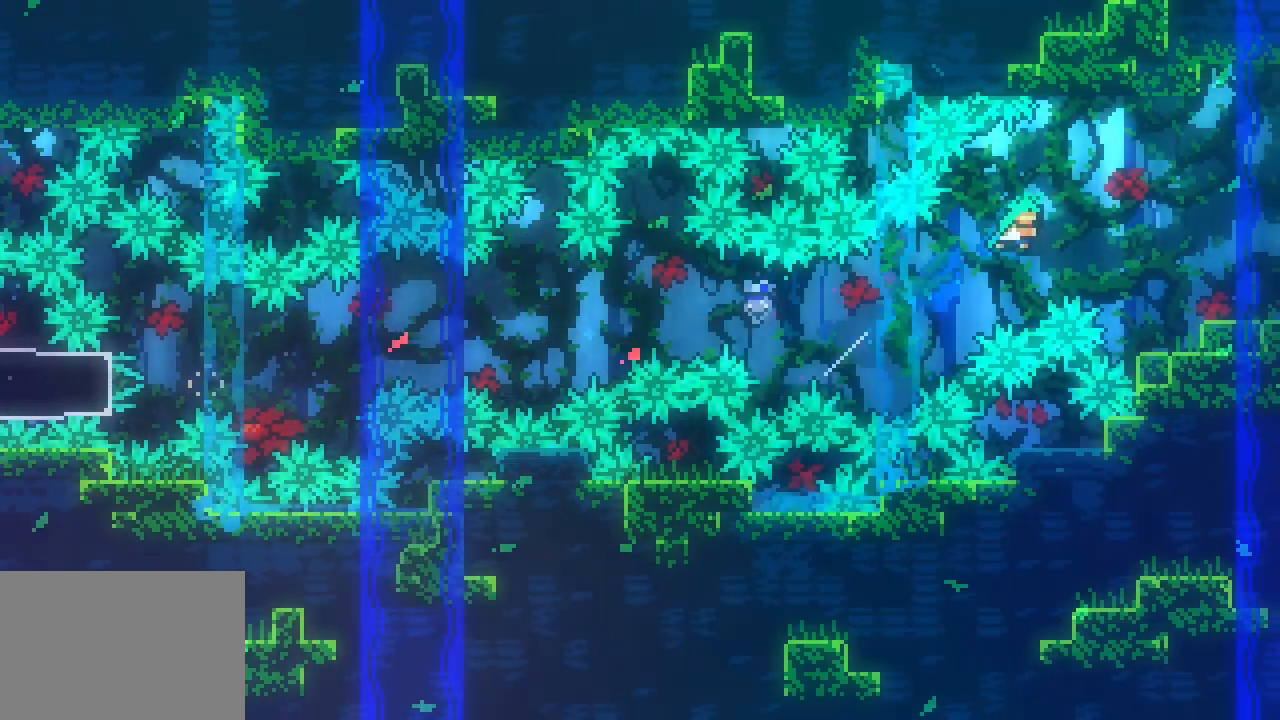
{"keys": ["jump3"], "events": [[333, "up", "up"], [383, "right", "up"], [467, "jump3", "down"]]}
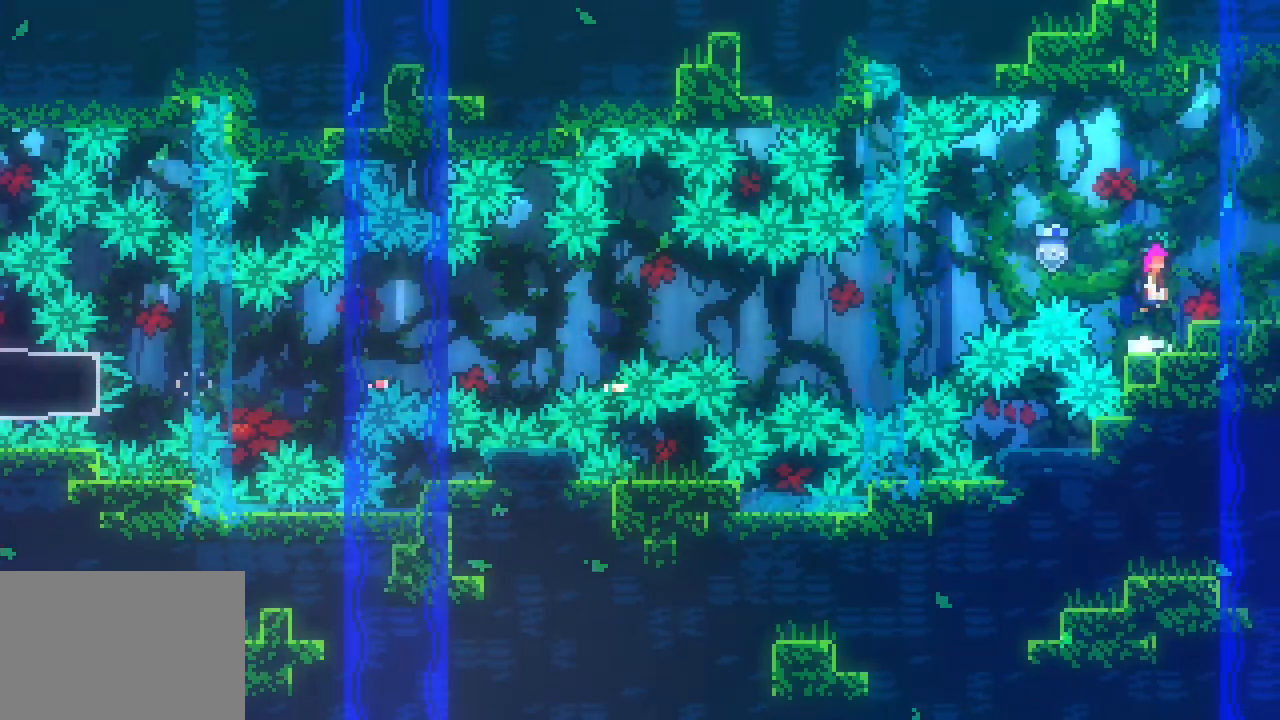
{"keys": ["right"]}
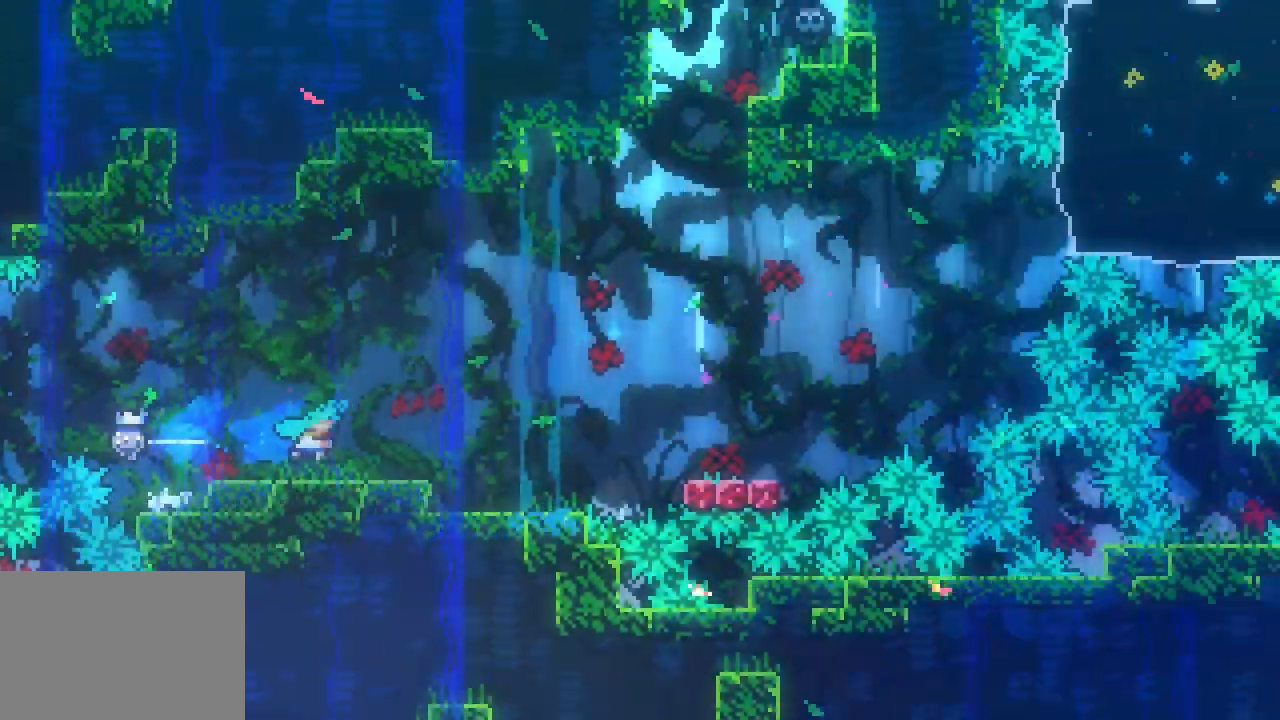
{"keys": ["right"], "events": [[50, "right", "up"], [183, "right", "down"]]}
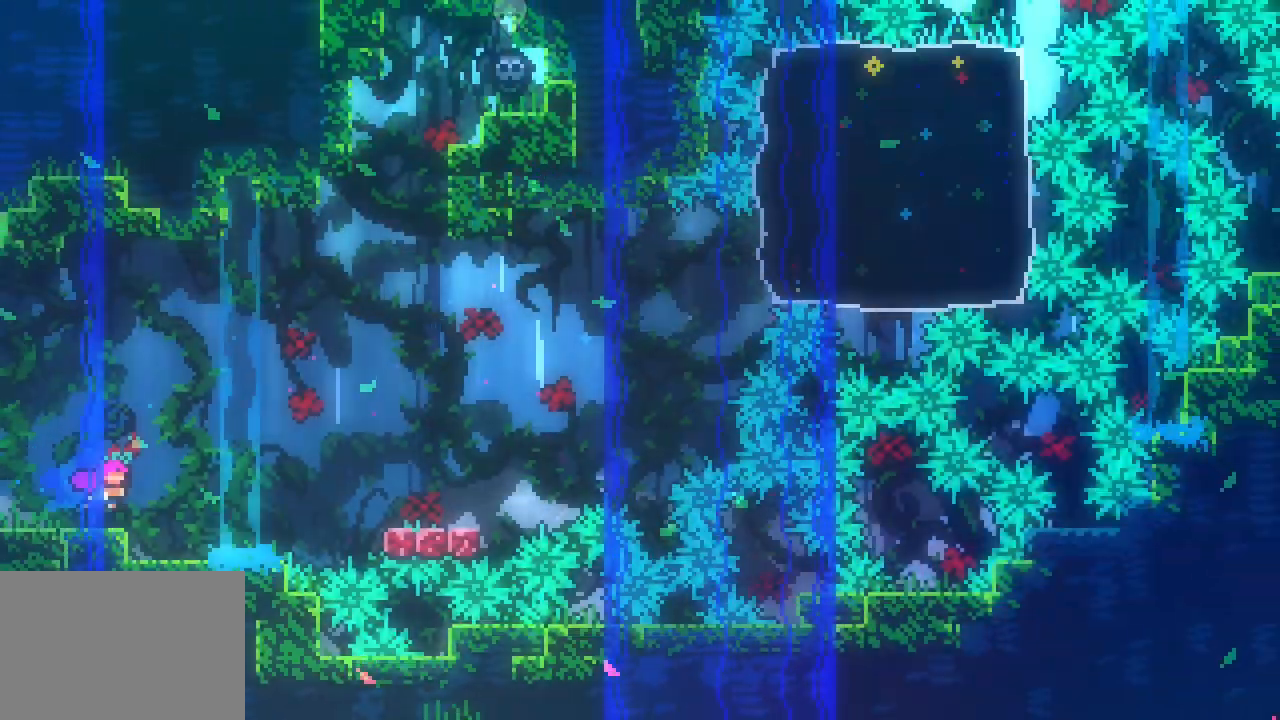
{"keys": ["jump3", "right"], "events": [[383, "jump3", "down"]]}
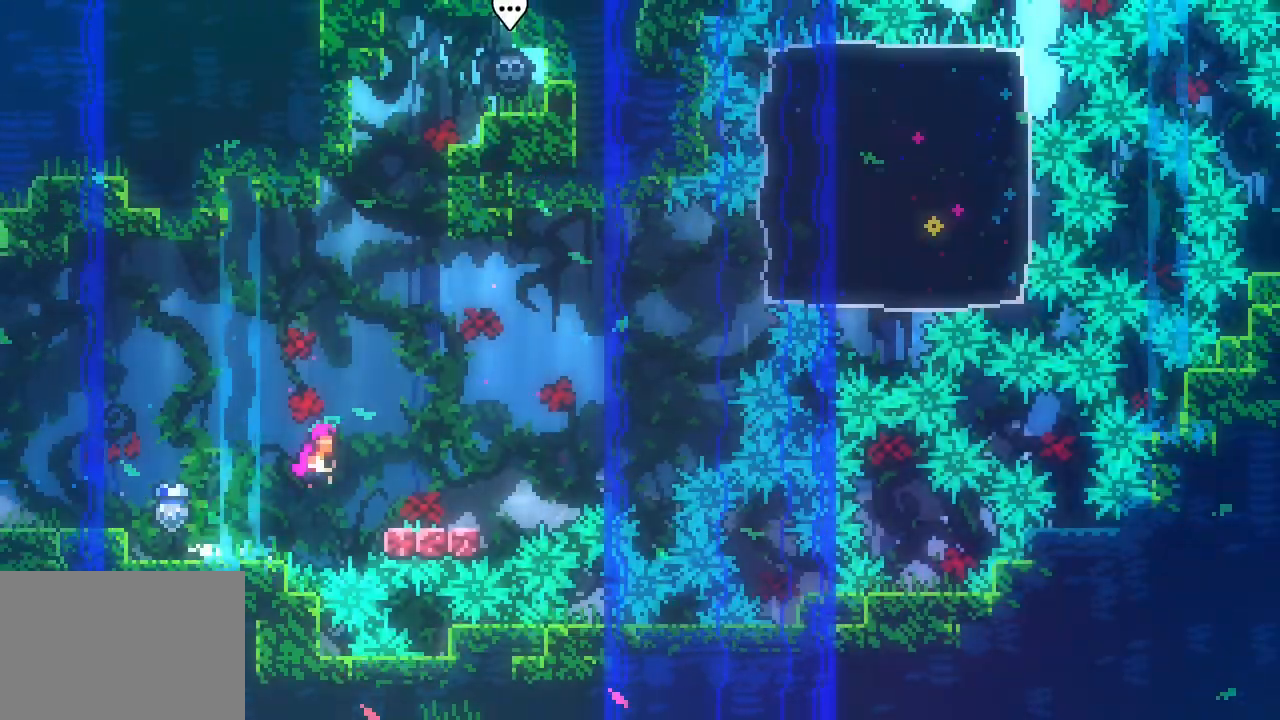
{"keys": ["jump3", "right"], "events": [[17, "jump3", "up"], [67, "down", "down"], [117, "dash", "down"], [217, "dash", "up"], [267, "jump3", "down"], [350, "down", "up"]]}
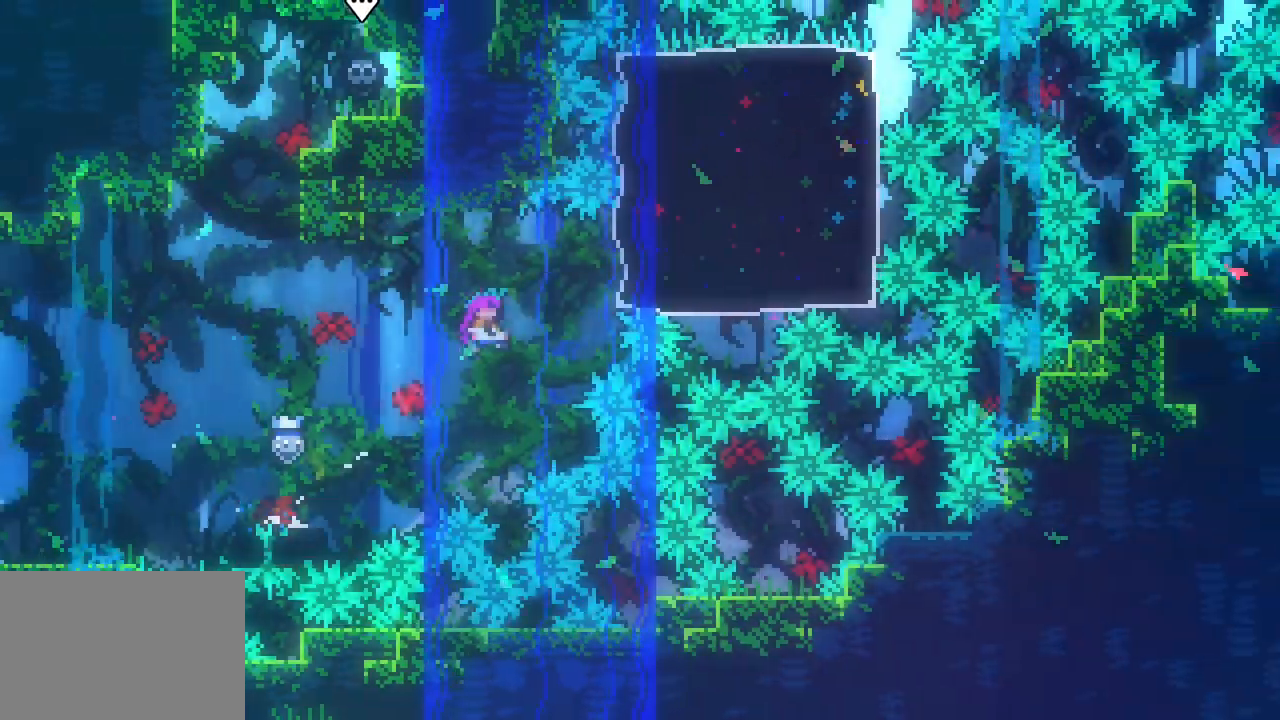
{"keys": ["right"]}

Activity -> Take the entries above and set them down exactly, minus the pictures.

Task output ->
{"keys": ["jump3"], "events": [[333, "up", "up"], [383, "right", "up"], [467, "jump3", "down"]]}
{"keys": ["right"]}
{"keys": ["right"], "events": [[50, "right", "up"], [183, "right", "down"]]}
{"keys": ["jump3", "right"], "events": [[383, "jump3", "down"]]}
{"keys": ["jump3", "right"], "events": [[17, "jump3", "up"], [67, "down", "down"], [117, "dash", "down"], [217, "dash", "up"], [267, "jump3", "down"], [350, "down", "up"]]}
{"keys": ["right"]}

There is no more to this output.